Each line below needs to be repeated precisely as it is.

[Collected data entries]

╔══

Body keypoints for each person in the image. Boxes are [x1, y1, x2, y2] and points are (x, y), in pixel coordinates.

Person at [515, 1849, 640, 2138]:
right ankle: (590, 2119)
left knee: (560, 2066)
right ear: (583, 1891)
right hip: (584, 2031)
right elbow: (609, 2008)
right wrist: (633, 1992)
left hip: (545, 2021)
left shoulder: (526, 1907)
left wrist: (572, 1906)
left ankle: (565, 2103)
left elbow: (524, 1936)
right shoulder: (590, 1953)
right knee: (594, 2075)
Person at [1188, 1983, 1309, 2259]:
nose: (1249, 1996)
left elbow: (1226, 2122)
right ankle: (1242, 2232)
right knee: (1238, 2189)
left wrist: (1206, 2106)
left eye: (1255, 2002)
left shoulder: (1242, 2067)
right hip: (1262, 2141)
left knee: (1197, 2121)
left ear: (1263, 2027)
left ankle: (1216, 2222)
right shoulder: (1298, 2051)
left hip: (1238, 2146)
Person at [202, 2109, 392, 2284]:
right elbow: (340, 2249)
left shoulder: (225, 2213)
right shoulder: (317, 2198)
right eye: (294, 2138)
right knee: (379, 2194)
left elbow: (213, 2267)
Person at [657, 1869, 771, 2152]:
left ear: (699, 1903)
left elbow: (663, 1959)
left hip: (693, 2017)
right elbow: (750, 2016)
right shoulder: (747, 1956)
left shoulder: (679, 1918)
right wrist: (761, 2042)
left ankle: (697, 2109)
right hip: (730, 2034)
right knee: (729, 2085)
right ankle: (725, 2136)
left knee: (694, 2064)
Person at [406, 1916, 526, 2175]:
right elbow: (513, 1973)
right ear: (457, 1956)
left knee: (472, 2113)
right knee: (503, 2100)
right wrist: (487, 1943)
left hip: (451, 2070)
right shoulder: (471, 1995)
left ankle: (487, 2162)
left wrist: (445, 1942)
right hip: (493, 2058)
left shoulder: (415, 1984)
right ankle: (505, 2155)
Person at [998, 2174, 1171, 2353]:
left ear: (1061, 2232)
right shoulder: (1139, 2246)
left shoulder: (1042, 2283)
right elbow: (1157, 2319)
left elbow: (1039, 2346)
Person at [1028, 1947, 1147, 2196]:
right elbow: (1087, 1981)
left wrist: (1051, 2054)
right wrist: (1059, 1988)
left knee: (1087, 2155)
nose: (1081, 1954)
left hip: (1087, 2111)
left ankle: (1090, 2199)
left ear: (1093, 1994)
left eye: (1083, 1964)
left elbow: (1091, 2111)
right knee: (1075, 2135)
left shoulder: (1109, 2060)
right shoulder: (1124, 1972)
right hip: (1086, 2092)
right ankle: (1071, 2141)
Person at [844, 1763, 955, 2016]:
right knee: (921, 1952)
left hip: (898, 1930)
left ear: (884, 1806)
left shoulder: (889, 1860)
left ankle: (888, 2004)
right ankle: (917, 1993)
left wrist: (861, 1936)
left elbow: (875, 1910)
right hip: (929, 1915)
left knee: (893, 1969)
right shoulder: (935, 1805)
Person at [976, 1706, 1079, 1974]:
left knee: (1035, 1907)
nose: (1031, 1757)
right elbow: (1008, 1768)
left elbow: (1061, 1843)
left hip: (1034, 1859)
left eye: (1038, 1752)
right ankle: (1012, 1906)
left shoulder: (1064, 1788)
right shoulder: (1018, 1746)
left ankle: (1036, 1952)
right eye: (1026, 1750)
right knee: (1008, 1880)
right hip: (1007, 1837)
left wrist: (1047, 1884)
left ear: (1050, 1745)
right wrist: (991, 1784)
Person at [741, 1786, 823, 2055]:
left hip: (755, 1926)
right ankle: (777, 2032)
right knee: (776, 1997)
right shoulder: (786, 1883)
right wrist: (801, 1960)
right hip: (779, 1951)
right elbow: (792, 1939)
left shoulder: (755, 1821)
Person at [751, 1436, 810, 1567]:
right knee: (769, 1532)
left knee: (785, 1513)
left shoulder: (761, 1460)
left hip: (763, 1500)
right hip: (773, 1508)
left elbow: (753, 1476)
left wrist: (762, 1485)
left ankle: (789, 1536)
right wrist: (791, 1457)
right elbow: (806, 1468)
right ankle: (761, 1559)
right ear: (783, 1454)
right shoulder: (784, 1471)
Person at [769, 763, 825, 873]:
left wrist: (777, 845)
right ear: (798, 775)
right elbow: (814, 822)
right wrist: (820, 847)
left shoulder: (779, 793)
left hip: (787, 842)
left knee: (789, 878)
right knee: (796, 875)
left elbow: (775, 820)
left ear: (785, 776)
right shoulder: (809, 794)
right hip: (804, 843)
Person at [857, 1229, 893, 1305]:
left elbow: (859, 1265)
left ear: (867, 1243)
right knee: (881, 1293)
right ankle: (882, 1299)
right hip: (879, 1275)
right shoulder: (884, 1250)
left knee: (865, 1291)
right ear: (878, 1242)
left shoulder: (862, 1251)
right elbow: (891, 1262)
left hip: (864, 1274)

╚══

--- REPLY TO THE TASK ---
Body keypoints for each person in the image. Boxes are [x1, y1, x2, y2] and points are (x, y), in pixel coordinates.

Person at [515, 1849, 640, 2138]:
right ankle: (590, 2119)
left knee: (560, 2066)
right ear: (583, 1891)
right hip: (584, 2031)
right elbow: (609, 2008)
right wrist: (633, 1992)
left hip: (545, 2021)
left shoulder: (526, 1907)
left wrist: (572, 1906)
left ankle: (565, 2103)
left elbow: (524, 1936)
right shoulder: (590, 1953)
right knee: (594, 2075)
Person at [1188, 1983, 1309, 2259]:
nose: (1249, 1996)
left elbow: (1226, 2122)
right ankle: (1242, 2232)
right knee: (1238, 2189)
left wrist: (1206, 2106)
left eye: (1255, 2002)
left shoulder: (1242, 2067)
right hip: (1262, 2141)
left knee: (1197, 2121)
left ear: (1263, 2027)
left ankle: (1216, 2222)
right shoulder: (1298, 2051)
left hip: (1238, 2146)
Person at [202, 2109, 392, 2284]:
right elbow: (340, 2249)
left shoulder: (225, 2213)
right shoulder: (317, 2198)
right eye: (294, 2138)
right knee: (379, 2194)
left elbow: (213, 2267)
Person at [657, 1869, 771, 2152]:
left ear: (699, 1903)
left elbow: (663, 1959)
left hip: (693, 2017)
right elbow: (750, 2016)
right shoulder: (747, 1956)
left shoulder: (679, 1918)
right wrist: (761, 2042)
left ankle: (697, 2109)
right hip: (730, 2034)
right knee: (729, 2085)
right ankle: (725, 2136)
left knee: (694, 2064)
Person at [406, 1916, 526, 2175]:
right elbow: (513, 1973)
right ear: (457, 1956)
left knee: (472, 2113)
right knee: (503, 2100)
right wrist: (487, 1943)
left hip: (451, 2070)
right shoulder: (471, 1995)
left ankle: (487, 2162)
left wrist: (445, 1942)
right hip: (493, 2058)
left shoulder: (415, 1984)
right ankle: (505, 2155)
Person at [998, 2174, 1171, 2353]:
left ear: (1061, 2232)
right shoulder: (1139, 2246)
left shoulder: (1042, 2283)
right elbow: (1157, 2319)
left elbow: (1039, 2346)
Person at [1028, 1947, 1147, 2196]:
right elbow: (1087, 1981)
left wrist: (1051, 2054)
right wrist: (1059, 1988)
left knee: (1087, 2155)
nose: (1081, 1954)
left hip: (1087, 2111)
left ankle: (1090, 2199)
left ear: (1093, 1994)
left eye: (1083, 1964)
left elbow: (1091, 2111)
right knee: (1075, 2135)
left shoulder: (1109, 2060)
right shoulder: (1124, 1972)
right hip: (1086, 2092)
right ankle: (1071, 2141)
Person at [844, 1763, 955, 2016]:
right knee: (921, 1952)
left hip: (898, 1930)
left ear: (884, 1806)
left shoulder: (889, 1860)
left ankle: (888, 2004)
right ankle: (917, 1993)
left wrist: (861, 1936)
left elbow: (875, 1910)
right hip: (929, 1915)
left knee: (893, 1969)
right shoulder: (935, 1805)
Person at [976, 1706, 1079, 1974]:
left knee: (1035, 1907)
nose: (1031, 1757)
right elbow: (1008, 1768)
left elbow: (1061, 1843)
left hip: (1034, 1859)
left eye: (1038, 1752)
right ankle: (1012, 1906)
left shoulder: (1064, 1788)
right shoulder: (1018, 1746)
left ankle: (1036, 1952)
right eye: (1026, 1750)
right knee: (1008, 1880)
right hip: (1007, 1837)
left wrist: (1047, 1884)
left ear: (1050, 1745)
right wrist: (991, 1784)
Person at [741, 1786, 823, 2055]:
left hip: (755, 1926)
right ankle: (777, 2032)
right knee: (776, 1997)
right shoulder: (786, 1883)
right wrist: (801, 1960)
right hip: (779, 1951)
right elbow: (792, 1939)
left shoulder: (755, 1821)
Person at [751, 1436, 810, 1567]:
right knee: (769, 1532)
left knee: (785, 1513)
left shoulder: (761, 1460)
left hip: (763, 1500)
right hip: (773, 1508)
left elbow: (753, 1476)
left wrist: (762, 1485)
left ankle: (789, 1536)
right wrist: (791, 1457)
right elbow: (806, 1468)
right ankle: (761, 1559)
right ear: (783, 1454)
right shoulder: (784, 1471)
Person at [769, 763, 825, 873]:
left wrist: (777, 845)
right ear: (798, 775)
right elbow: (814, 822)
right wrist: (820, 847)
left shoulder: (779, 793)
left hip: (787, 842)
left knee: (789, 878)
right knee: (796, 875)
left elbow: (775, 820)
left ear: (785, 776)
right shoulder: (809, 794)
right hip: (804, 843)
Person at [857, 1229, 893, 1305]:
left elbow: (859, 1265)
left ear: (867, 1243)
right knee: (881, 1293)
right ankle: (882, 1299)
right hip: (879, 1275)
right shoulder: (884, 1250)
left knee: (865, 1291)
right ear: (878, 1242)
left shoulder: (862, 1251)
right elbow: (891, 1262)
left hip: (864, 1274)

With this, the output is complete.